In this example, we’re using the @stoplight/elements library to render the OpenAPI documentation. The tmplElements
template embeds the generated OpenAPI YAML (Base64 encoded) into an HTML page, providing a user-friendly interface to explore your API’s endpoints, request/response structures, and more. Note that we’re using base64 so that none of the YAML characters accidentally escape the javascript string and mess everything up for us. You can also have the script load the OpenAPI spec from a URL, which is what many of the examples show.

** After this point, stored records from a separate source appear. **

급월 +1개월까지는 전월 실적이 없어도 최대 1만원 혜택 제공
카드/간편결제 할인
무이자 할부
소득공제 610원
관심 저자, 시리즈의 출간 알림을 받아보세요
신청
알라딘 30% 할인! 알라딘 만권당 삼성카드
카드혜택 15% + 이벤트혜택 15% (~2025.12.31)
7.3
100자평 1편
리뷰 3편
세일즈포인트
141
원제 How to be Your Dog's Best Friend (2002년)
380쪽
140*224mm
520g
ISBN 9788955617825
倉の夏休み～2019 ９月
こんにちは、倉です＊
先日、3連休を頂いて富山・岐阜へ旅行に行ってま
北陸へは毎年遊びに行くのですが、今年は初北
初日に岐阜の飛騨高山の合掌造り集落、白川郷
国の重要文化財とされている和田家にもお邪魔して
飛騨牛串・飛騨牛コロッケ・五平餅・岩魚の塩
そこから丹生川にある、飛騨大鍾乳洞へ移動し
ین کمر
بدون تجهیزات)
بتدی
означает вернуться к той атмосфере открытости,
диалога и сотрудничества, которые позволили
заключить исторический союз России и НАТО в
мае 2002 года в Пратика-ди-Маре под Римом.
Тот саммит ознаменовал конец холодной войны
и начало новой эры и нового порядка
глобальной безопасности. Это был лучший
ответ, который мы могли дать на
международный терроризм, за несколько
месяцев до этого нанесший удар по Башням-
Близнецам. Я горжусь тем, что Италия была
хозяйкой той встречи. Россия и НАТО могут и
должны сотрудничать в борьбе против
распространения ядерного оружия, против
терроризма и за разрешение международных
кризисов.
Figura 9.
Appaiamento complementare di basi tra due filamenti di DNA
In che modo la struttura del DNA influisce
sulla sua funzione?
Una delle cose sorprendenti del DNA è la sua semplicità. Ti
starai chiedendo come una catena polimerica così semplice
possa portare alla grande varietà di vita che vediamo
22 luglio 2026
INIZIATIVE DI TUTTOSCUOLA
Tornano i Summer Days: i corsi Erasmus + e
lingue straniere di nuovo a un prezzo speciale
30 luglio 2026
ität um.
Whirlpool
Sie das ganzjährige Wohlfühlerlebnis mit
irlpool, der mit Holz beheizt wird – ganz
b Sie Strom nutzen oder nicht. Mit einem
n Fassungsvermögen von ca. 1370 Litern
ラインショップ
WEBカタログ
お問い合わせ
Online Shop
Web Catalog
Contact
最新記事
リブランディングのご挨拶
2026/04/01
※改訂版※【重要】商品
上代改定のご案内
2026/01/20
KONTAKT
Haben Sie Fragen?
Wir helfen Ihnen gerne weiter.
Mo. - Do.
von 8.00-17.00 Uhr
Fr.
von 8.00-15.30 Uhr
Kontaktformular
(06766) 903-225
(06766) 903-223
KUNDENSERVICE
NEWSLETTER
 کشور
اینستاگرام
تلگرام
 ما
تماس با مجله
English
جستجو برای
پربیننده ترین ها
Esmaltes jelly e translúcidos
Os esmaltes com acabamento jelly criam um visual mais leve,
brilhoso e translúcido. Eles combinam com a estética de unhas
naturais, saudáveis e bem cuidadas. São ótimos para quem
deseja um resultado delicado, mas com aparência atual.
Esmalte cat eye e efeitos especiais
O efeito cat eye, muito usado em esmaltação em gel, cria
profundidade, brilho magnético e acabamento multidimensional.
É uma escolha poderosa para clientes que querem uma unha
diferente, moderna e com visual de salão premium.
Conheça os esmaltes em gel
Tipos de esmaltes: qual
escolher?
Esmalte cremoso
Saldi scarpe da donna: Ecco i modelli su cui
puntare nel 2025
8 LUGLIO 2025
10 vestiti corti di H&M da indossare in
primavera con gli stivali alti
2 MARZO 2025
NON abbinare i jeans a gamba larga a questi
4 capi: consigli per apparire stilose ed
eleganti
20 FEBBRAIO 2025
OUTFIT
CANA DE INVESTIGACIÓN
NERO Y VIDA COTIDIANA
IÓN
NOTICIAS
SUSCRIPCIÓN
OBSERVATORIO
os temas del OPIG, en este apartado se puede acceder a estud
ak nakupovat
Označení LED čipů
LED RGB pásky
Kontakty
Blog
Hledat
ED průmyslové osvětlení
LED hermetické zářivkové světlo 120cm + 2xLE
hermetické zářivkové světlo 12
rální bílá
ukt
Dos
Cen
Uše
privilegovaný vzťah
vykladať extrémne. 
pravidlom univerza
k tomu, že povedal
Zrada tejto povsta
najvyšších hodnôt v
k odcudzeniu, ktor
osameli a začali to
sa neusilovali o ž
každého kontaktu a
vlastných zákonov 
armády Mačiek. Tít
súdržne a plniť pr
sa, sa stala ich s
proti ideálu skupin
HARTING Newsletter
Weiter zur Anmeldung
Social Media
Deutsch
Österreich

You may also notice some additional options in this example, like converter.WithContentTypes()
, converter.WithStreaming(true)
and converter.WithAllowGET(true)
. These give you more control over content types, whether you want OpenAPI for streaming calls (which may be complicated to support for OpenAPI) and whether you want to generate documentation for GET requests, that Connect supports if you can set the idempotency_level
option to NO_SIDE_EFFECTS
. For more information on GET requests and a comprehensive list of available options, refer to the the Connect documentation and the protoc-gen-connect-openapi Go documentation, respectively.
Benefits of Self-Documenting Services
Clear and interactive documentation makes it easier for developers to understand and integrate with your APIs. This reduces the friction between teams and gives you something to point to in case there are questions about the API. Not everyone is fluent in reading protobuf, but HTTP documentation is much friendlier.
By generating documentation from protobufs, it is much easier for documentation to stay in sync with your codebase. Note that adding comments to your protobuf types, fields, services and methods also get carried over to this OpenAPI specification (and the generated protobuf/gRPC/gRPC-Web/Connect source code) so protobuf files can act as a single place to document everything about that service.
Conclusion
By combining the power of protoc-gen-connect-openapi with OpenAPI visualization tools, you can effortlessly generate self-documenting Connect services. This approach streamlines development, fosters collaboration, and empowers developers to consume your APIs effectively.